DATA FOR PROCESSING

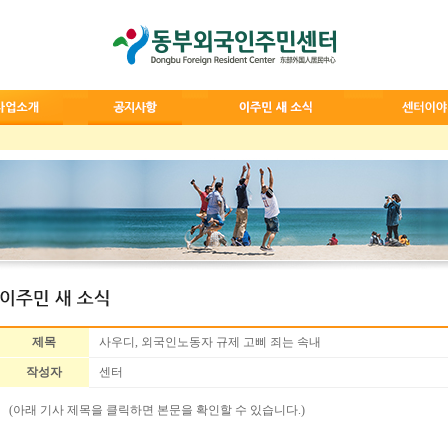
제목
사우디, 외국인노동자 규제 고삐 죄는 속내
작성자
센터
(아래 기사 제목을 클릭하면 본문을 확인할 수 있습니다.)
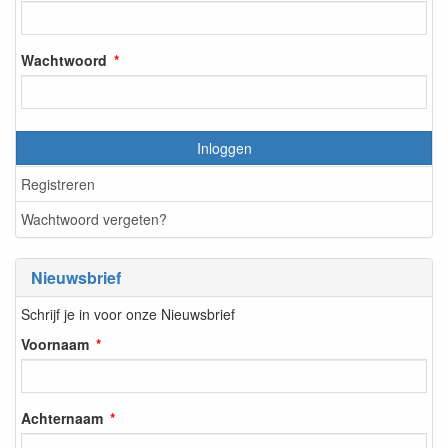
Wachtwoord
Inloggen
Registreren
Wachtwoord vergeten?
Nieuwsbrief
Schrijf je in voor onze Nieuwsbrief
Voornaam
Achternaam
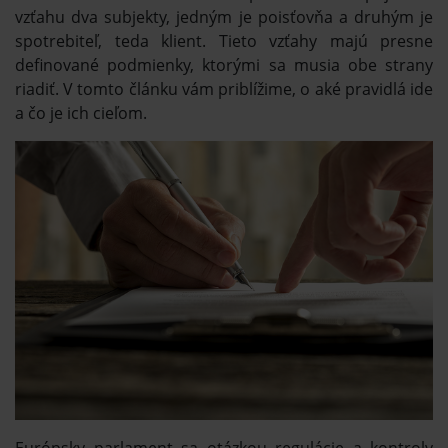
vzťahu dva subjekty, jedným je poisťovňa a druhým je
spotrebiteľ, teda klient. Tieto vzťahy majú presne
definované podmienky, ktorými sa musia obe strany
riadiť. V tomto článku vám priblížime, o aké pravidlá ide
a čo je ich cieľom.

YOUR ASSIGNMENT
Reproduce the text of all the rows above word for word, line by line. Leave the pictures out of your answer.

OUTPUT BELOW
제목
사우디, 외국인노동자 규제 고삐 죄는 속내
작성자
센터
(아래 기사 제목을 클릭하면 본문을 확인할 수 있습니다.)
Wachtwoord
Inloggen
Registreren
Wachtwoord vergeten?
Nieuwsbrief
Schrijf je in voor onze Nieuwsbrief
Voornaam
Achternaam
vzťahu dva subjekty, jedným je poisťovňa a druhým je
spotrebiteľ, teda klient. Tieto vzťahy majú presne
definované podmienky, ktorými sa musia obe strany
riadiť. V tomto článku vám priblížime, o aké pravidlá ide
a čo je ich cieľom.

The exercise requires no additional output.